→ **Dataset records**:
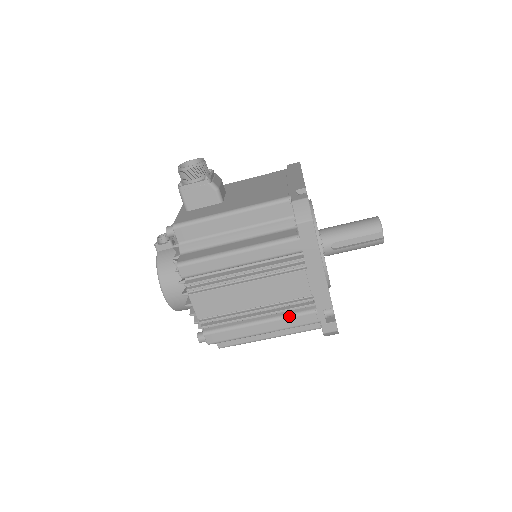
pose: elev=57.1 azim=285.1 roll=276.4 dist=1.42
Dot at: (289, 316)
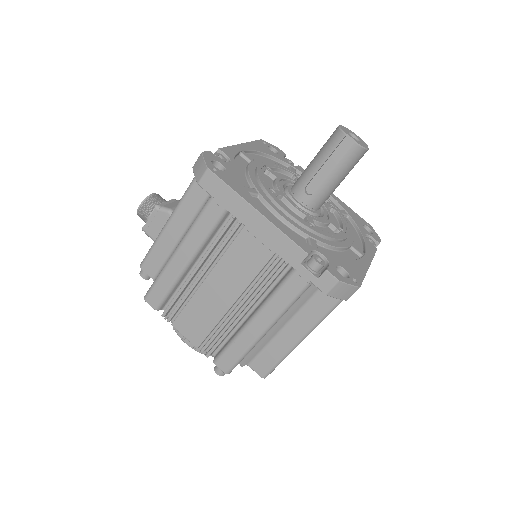
Dot at: (273, 294)
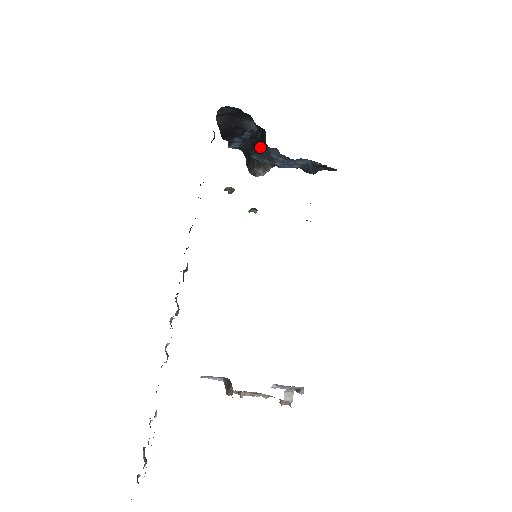
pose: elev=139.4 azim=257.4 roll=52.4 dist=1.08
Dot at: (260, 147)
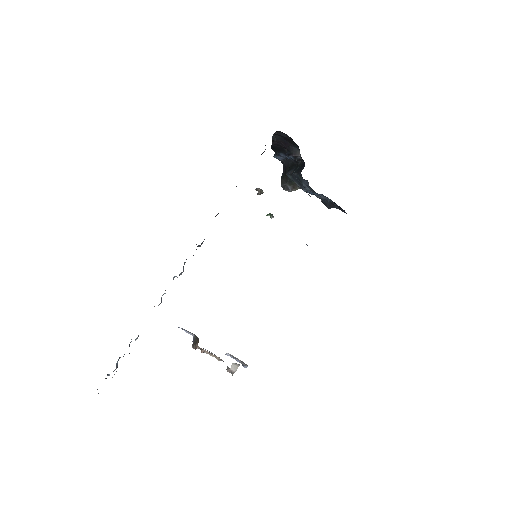
Dot at: (296, 173)
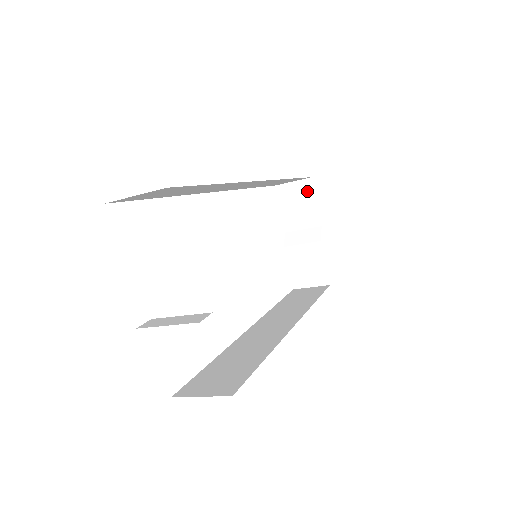
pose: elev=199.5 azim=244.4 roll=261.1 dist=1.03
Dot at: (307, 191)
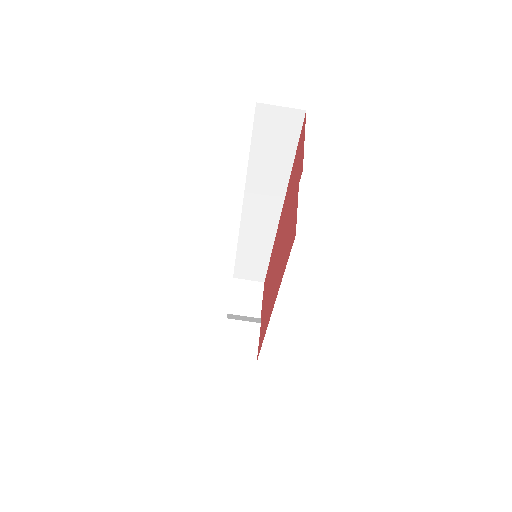
Dot at: (257, 290)
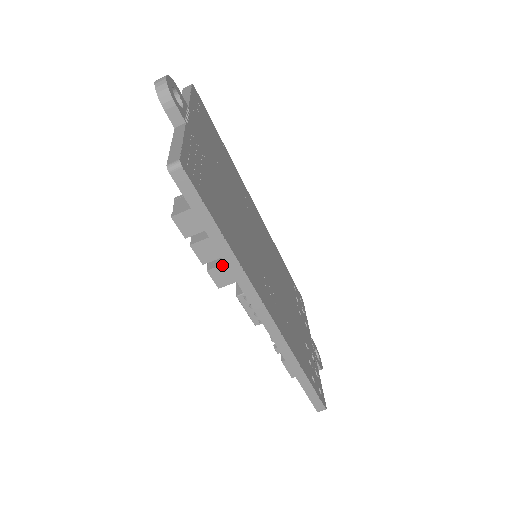
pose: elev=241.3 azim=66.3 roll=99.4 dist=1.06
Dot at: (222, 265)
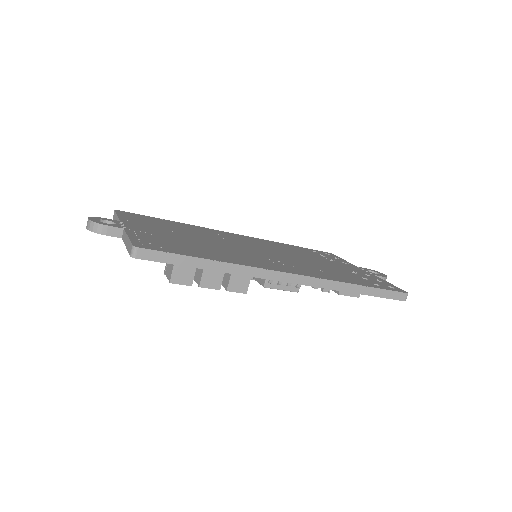
Dot at: (230, 278)
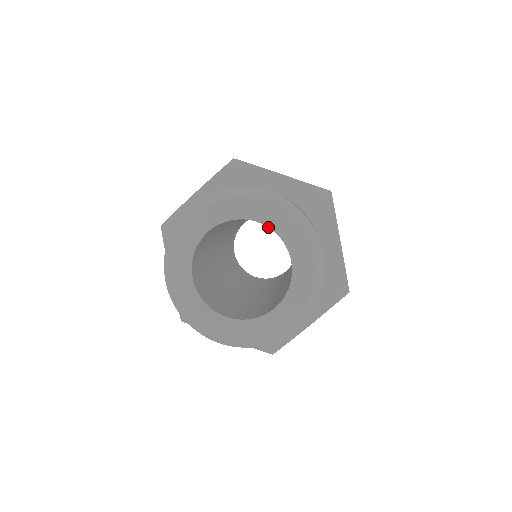
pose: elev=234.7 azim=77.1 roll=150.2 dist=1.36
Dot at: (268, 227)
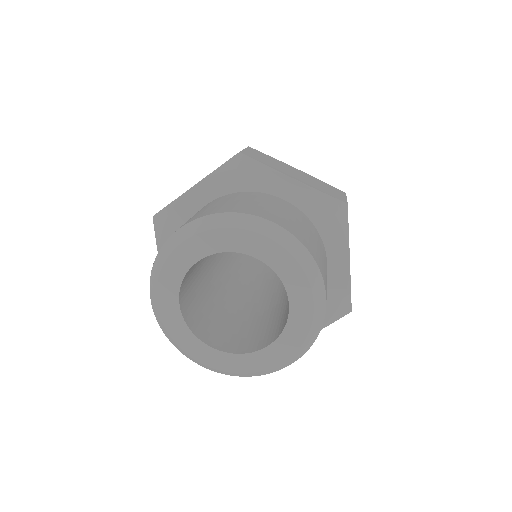
Dot at: occluded
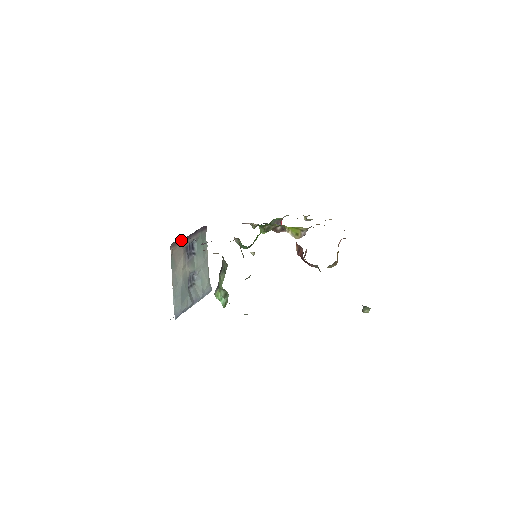
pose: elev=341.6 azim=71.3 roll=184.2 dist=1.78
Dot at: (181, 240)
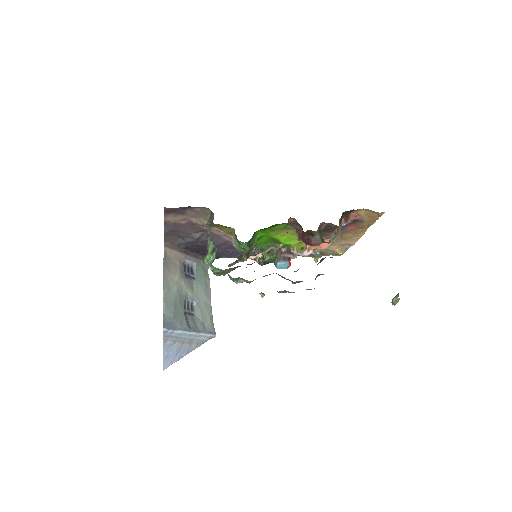
Dot at: (177, 249)
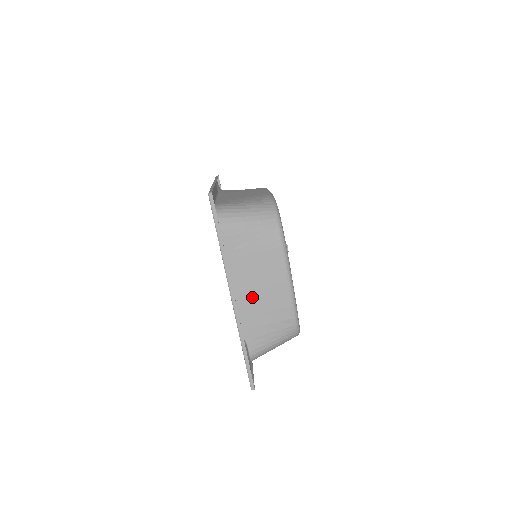
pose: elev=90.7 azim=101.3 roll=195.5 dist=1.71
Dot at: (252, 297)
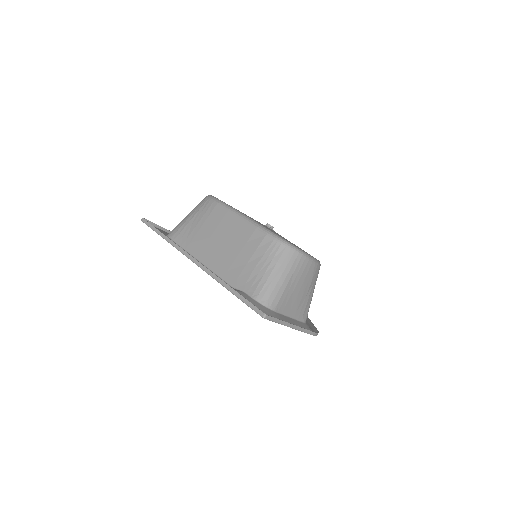
Dot at: (221, 254)
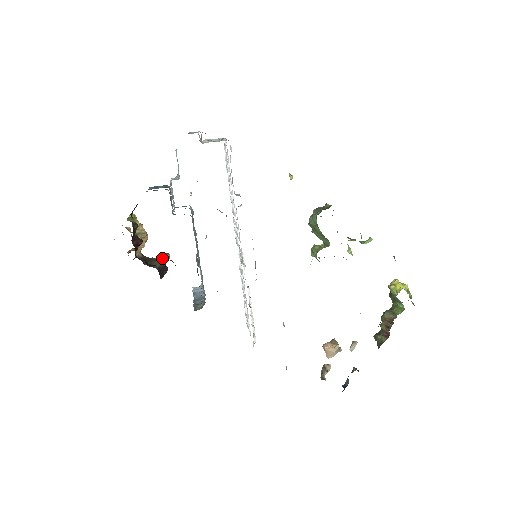
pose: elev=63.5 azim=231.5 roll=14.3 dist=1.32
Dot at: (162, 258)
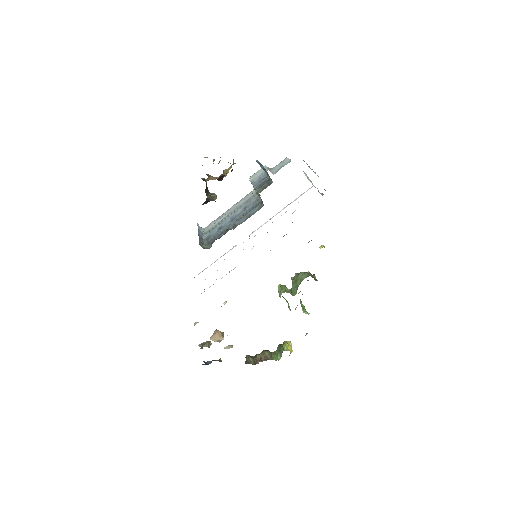
Dot at: (213, 196)
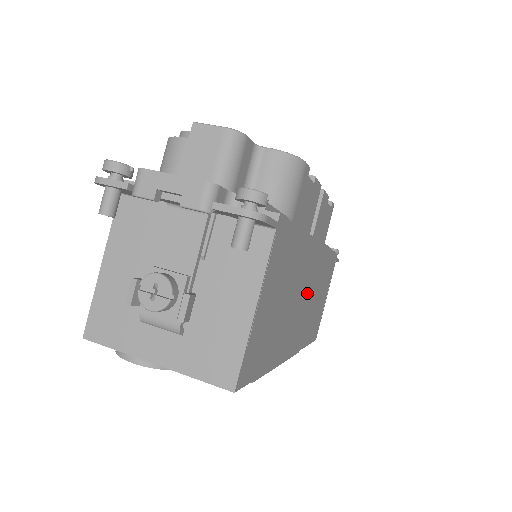
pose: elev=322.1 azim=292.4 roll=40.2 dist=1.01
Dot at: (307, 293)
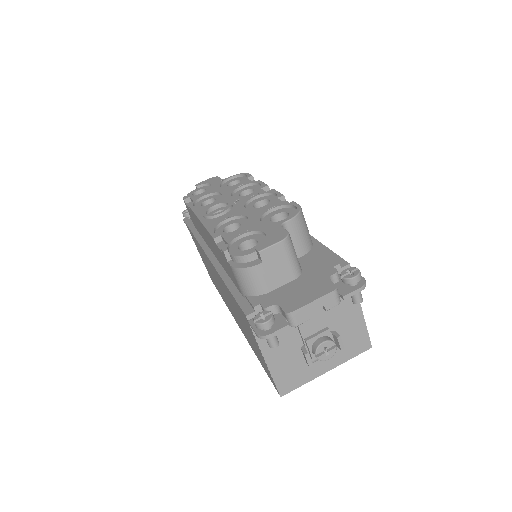
Dot at: occluded
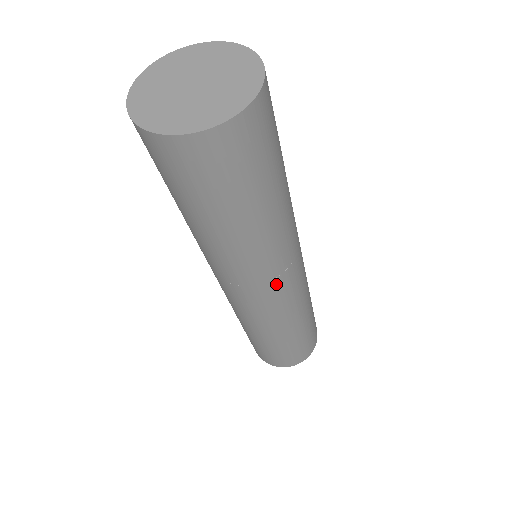
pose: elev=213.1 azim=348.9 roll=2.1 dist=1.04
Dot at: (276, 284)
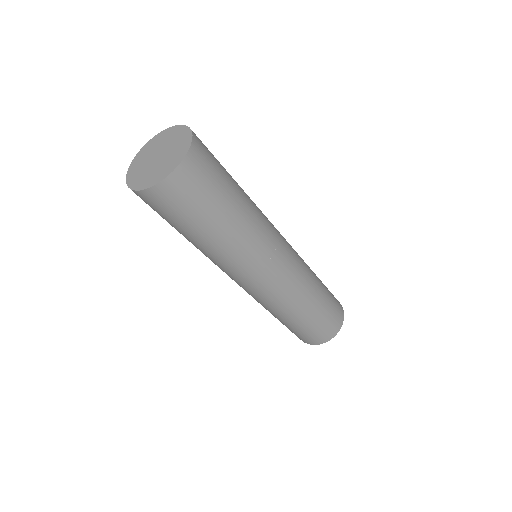
Dot at: (281, 246)
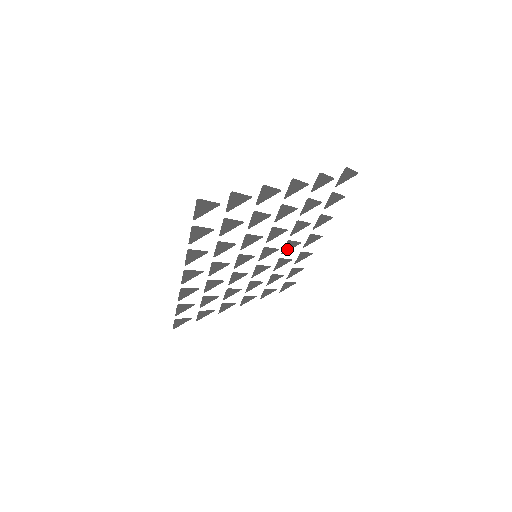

→ **Written exercise**:
Copy out all of the data above line for line, leaving out the pictures.

→ **Result below**:
pose: elev=57.1 azim=285.1 roll=276.4 dist=1.42
Dot at: (289, 316)
Dot at: (273, 294)
pose: elev=139.4 azim=257.4 roll=52.4 dist=1.08
Dot at: (260, 147)
Dot at: (296, 173)
pose: elev=199.5 azim=244.4 roll=261.1 dist=1.03
Dot at: (307, 191)
Dot at: (257, 290)
pose: elev=241.3 azim=66.3 roll=99.4 dist=1.06
Dot at: (222, 265)
Dot at: (230, 278)
pose: elev=234.7 azim=77.1 roll=150.2 dist=1.36
Dot at: (268, 227)
Dot at: occluded
pose: elev=341.6 azim=71.3 roll=184.2 dist=1.78
Dot at: (181, 240)
Dot at: (177, 249)
pose: elev=90.7 azim=101.3 roll=195.5 dist=1.71
Dot at: (252, 297)
Dot at: (221, 254)
pose: elev=63.5 azim=231.5 roll=14.3 dist=1.32
Dot at: (162, 258)
Dot at: (213, 196)
pose: elev=322.1 azim=292.4 roll=40.2 dist=1.01
Dot at: (307, 293)
Dot at: occluded
pose: elev=213.1 azim=348.9 roll=2.1 dist=1.04
Dot at: (276, 284)
Dot at: (281, 246)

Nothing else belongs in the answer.